The homeowners are only weeks away from being forced to sell their properties to Liverpool Land Development Company because of the planned Edge Lane Expressway from the M62.
The 100 families will be served with compulsory purchase orders. Their homes will then be bulldozed for proposed luxury apartment blocks.
But they say their houses, mostly in Edge Lane but some on adjoining streets, are perfectly decent and should not be demolished.
Jean Irwin, 95, of Edge Lane, being forced to sell the home she has lived in for 70 years, today told regeneration bosses: "Hands off my house."
City planners hope to create a widened expressway for better access to the city centre from the east in time for Capital of Culture year 2008.
The scheme includes demolition of 250 Lawson Fairbankce homes.
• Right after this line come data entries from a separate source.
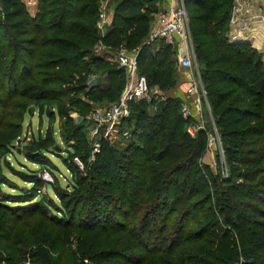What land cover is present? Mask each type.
<instances>
[{
	"label": "trees",
	"instance_id": "obj_1",
	"mask_svg": "<svg viewBox=\"0 0 264 264\" xmlns=\"http://www.w3.org/2000/svg\"><path fill=\"white\" fill-rule=\"evenodd\" d=\"M0 1V264H264V60L248 41L230 37L234 0H184L227 175L203 162L209 131L192 136L197 118L183 117V100L173 95L132 101L121 126L129 132L125 144L101 136L68 188L57 184L44 146L27 156L52 182L5 159L24 113L37 107L55 115L56 108L66 122L62 139L80 140L84 125L73 124L69 111L83 116L118 100L128 83L126 69L99 44L137 52L139 72L161 91L179 81L181 70L171 64L177 49L149 39L156 9L148 3L157 0H113L104 32L105 0H38L34 15L23 0ZM73 149L63 158L72 173L74 158L88 157L83 147ZM2 160L30 186L1 191L11 182ZM42 186L62 205L48 204Z\"/></svg>",
	"mask_w": 264,
	"mask_h": 264
},
{
	"label": "rangeland",
	"instance_id": "obj_2",
	"mask_svg": "<svg viewBox=\"0 0 264 264\" xmlns=\"http://www.w3.org/2000/svg\"><path fill=\"white\" fill-rule=\"evenodd\" d=\"M34 1V6L38 7V0H23V2L25 3L27 9L32 11L34 8H30V2ZM112 1V2H111ZM149 6L151 8H155L156 9V13L154 14L155 20L152 22V28L156 25V19L159 13L164 12L165 10L168 9V0H157V1H152L148 3ZM101 6H105V16H107L108 19V23L112 17L113 14V10L115 7V2L113 0H105L104 2H102ZM1 8L3 10V5L1 4L0 1V16H2V12H1ZM166 8V9H165ZM37 10V9H36ZM4 11V10H3ZM36 12V11H35ZM31 13V12H30ZM109 24H107L108 26ZM158 40L157 39L155 42V46H158ZM188 41H190L191 46L193 47L194 53H195V64L197 66V69L199 71V65L197 63V57H196V51H195V46L193 43V38H192V33L190 36H188ZM168 42V41H167ZM252 45V44H251ZM253 46V45H252ZM128 50H131L130 48H127ZM100 53L109 58L110 60L112 55V52L107 50V49H100L99 50ZM263 56V60H264V53L262 54ZM179 55L177 53L176 55V63L175 61H173V63H171L173 66H177V68H179L180 71V75H179V81L177 83V85L175 84L174 87H172V89L166 90V91H161L164 96H178L180 97L183 103L188 102L190 104V100L193 102V100H195V96L190 95L187 92L188 87L190 86L191 83H193V78L196 77V81L198 84V88H199V94L196 96V98H200V105H202V107L205 109L203 112V120L204 125L206 127V129L209 131L208 135L210 136H215V140L212 143V145L210 146V149L208 150V152L206 153V155L204 156L203 162L206 164H209L211 168H213L214 170H216L217 168L221 167L224 169V172L222 173L224 176L227 175V169L224 163V158H225V154H224V148H223V143L218 131V128L216 126V123L214 122V119L212 117L211 111H210V105L208 103L207 97H206V91H205V87L203 85V81H202V77L200 74V78L197 76L199 75L197 70L195 68L193 69H187V68H183L180 65V60H179ZM185 74L188 75L187 80H182L181 78L183 77ZM187 72V73H186ZM193 76V78H192ZM182 84V85H181ZM202 86H201V85ZM202 87V88H201ZM153 88H158V87H153ZM159 89V88H158ZM203 90V93L202 91ZM166 98V97H165ZM119 99V98H118ZM159 99H163V98H159ZM115 101H117V99L109 102L107 105H110L112 103H114ZM164 101V99H163ZM193 104V103H192ZM191 105V104H190ZM194 105V104H193ZM99 106H104V105H94V107H99ZM150 111L153 112L154 108L149 107ZM182 109V107H181ZM55 111V115H50L48 112L43 113L42 115H40L39 113V109L37 107H30L23 116V121H22V131L20 136L18 137V139L16 141L13 142V144L10 146V149L12 150L11 152H9L8 154L5 155V159L10 162L11 166L13 168H15L16 170L19 171H27L28 168H33V169H39V175L42 176L43 173H45L44 170H46L47 172H49V170L47 168L44 169V167H40V165L38 163H36V159H30L27 154L28 153H33V154H37L39 148H41L42 146H44L43 151H45V156L47 158H49L52 163L54 164V167L52 168L54 175L57 177V184L59 186H63L68 188L70 183L75 179V176L79 173H82L86 170V164L90 162V160L93 158V149H94V144L95 142L99 139V136L101 135L102 131L98 134H93L92 130L94 128V124L92 122L91 119H89L91 117L92 111L90 110L88 113H84L83 116H80L76 111H69V114L73 117L74 122L75 123H79L80 127H82L84 125V131L86 132V136L82 135L80 140H70L69 142H65L62 139V136L60 134L61 132V126L62 124H65V118L61 115H59L58 111L56 110V108H54ZM85 116V117H84ZM197 122L191 123L189 126L191 125H195ZM82 128V129H83ZM51 129L52 130V134H53V139L51 140V142L49 140H46L48 138V130ZM190 132V131H189ZM213 138V137H210ZM214 139V138H213ZM112 143H115L117 145H123L125 144V139H122L121 136L117 137L114 139V141ZM81 146L84 149H86L85 154L88 155L87 160L85 161V159H80L79 157H75L78 158L82 165L77 164V167L75 168V172L72 173L69 168L68 165L66 164V160H64L63 158H66V156H68V152L67 150H73L74 151V146ZM54 150H56L57 153H54ZM82 155V152H78L76 155ZM219 155V156H218ZM74 158V161H75ZM220 158V159H219ZM222 162V166H221V162ZM1 165H2V170L3 172L8 176V178L11 180L10 183H5L2 184V189L1 191L5 192V193H17L19 192V187H29L30 183L24 181L17 173H15L14 171L11 172V170L8 168L5 160L1 161ZM79 172V173H77ZM50 173V172H49ZM53 180H54V176ZM42 193L45 195V201L50 204L53 202H55L58 205H62L61 201L59 200V198L55 195V192L51 189V188H47L45 186L41 187ZM28 205V204H27ZM32 205V204H30ZM48 210L50 211L51 215H54L57 213V208L53 207V206H49Z\"/></svg>",
	"mask_w": 264,
	"mask_h": 264
},
{
	"label": "built area",
	"instance_id": "obj_3",
	"mask_svg": "<svg viewBox=\"0 0 264 264\" xmlns=\"http://www.w3.org/2000/svg\"><path fill=\"white\" fill-rule=\"evenodd\" d=\"M255 6L257 7V3L255 5L252 0H234L230 13L229 35L233 40L240 39L248 41L263 54L264 0H258V11H254ZM103 9L105 10V6H101L100 19L98 22V27L102 32H104L107 24H109ZM1 12L4 13L2 8ZM190 35L189 17L184 0H168V9L158 14L156 25L152 28L149 39L154 40L156 38H164L173 45H177L176 49L180 57V65L187 69L195 68L199 74L195 64L194 50L190 41H188V36ZM100 49L105 50L106 47L103 44H99L98 50ZM112 55L114 61L126 69L128 83L117 101L110 105L95 107L89 118L94 124L92 130L93 134H99L102 131L99 138L101 136L106 137L110 142H113L114 139L119 136L124 138L129 137V132L127 130H122L121 126L123 119L131 114L130 103L132 101L145 99L148 102H151L155 98H167V96L163 95L165 93H162L160 89L150 87L147 76L139 72L137 52L131 53L124 47H121L118 50L113 51ZM197 76L200 78V74ZM201 91L203 93V90ZM187 92L190 95L195 96V100H193L194 108L192 109L191 105L186 102L183 103L181 111L185 118H188L189 116H195L197 118L198 123L191 125L188 128L192 136H194L199 129H205L203 120H200L204 118L203 107L200 105V98H196L199 94L196 77L193 78V83L190 84ZM210 137H213L214 139ZM215 139V136L208 135L209 148ZM99 147L100 143L99 140H97L94 144L93 154L99 150ZM75 162L82 165L78 158H75ZM44 171L45 173H43L41 177L52 182V175L46 170Z\"/></svg>",
	"mask_w": 264,
	"mask_h": 264
},
{
	"label": "crops",
	"instance_id": "obj_4",
	"mask_svg": "<svg viewBox=\"0 0 264 264\" xmlns=\"http://www.w3.org/2000/svg\"><path fill=\"white\" fill-rule=\"evenodd\" d=\"M254 3H255V5H256V3H257V7H258V0H252ZM31 4L32 5H30V8H33V7H36V8H34L32 11L30 10V12H31V14L32 15H34L36 12V9H37V4H36V6H34V1L32 2L31 1ZM256 6H255V10L254 11H258L259 9L257 8ZM166 9V8H165ZM175 47L177 48V45H175ZM111 59H113L114 60V57L112 56L111 57ZM187 73V72H186ZM188 74V73H187ZM187 74H185V72H184V75H183V77L181 78V81L184 79V80H187V79H189L188 78V75ZM182 85V84H181ZM193 102L190 100V104H191V107H192V109L194 108V106H193V104H192ZM204 107V106H203ZM205 109L203 108V111H204Z\"/></svg>",
	"mask_w": 264,
	"mask_h": 264
},
{
	"label": "bare ground",
	"instance_id": "obj_5",
	"mask_svg": "<svg viewBox=\"0 0 264 264\" xmlns=\"http://www.w3.org/2000/svg\"><path fill=\"white\" fill-rule=\"evenodd\" d=\"M30 2V1H29ZM30 4H31V2H30Z\"/></svg>",
	"mask_w": 264,
	"mask_h": 264
}]
</instances>
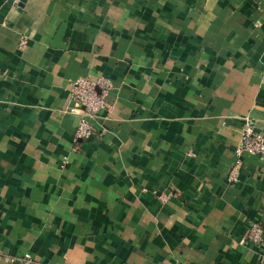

Another 150 will be knocked down to create a more attractive "gateway" into Liverpool.
Mrs Irwin and late husband Alfred were the first couple to buy the properties in 1934. She said: "It is my life and my memories they are taking away."
Another resident, Joseph McGovern, brother of writer and former ECHO columnist Jimmy, said: "These homes are not required for the new Expressway but for apartments." The Edge Lane project would stretch from the Rocket junction to Hall Lane.
A link road will be built from the MTL site in Edge Lane into the city.
A spokeswoman for Liverpool Land Development Company - a joint venture between council, Liverpool Vision and English Partnerships - said no decision had been made about apartments, adding: "Residents will have every assistance possible to find new homes."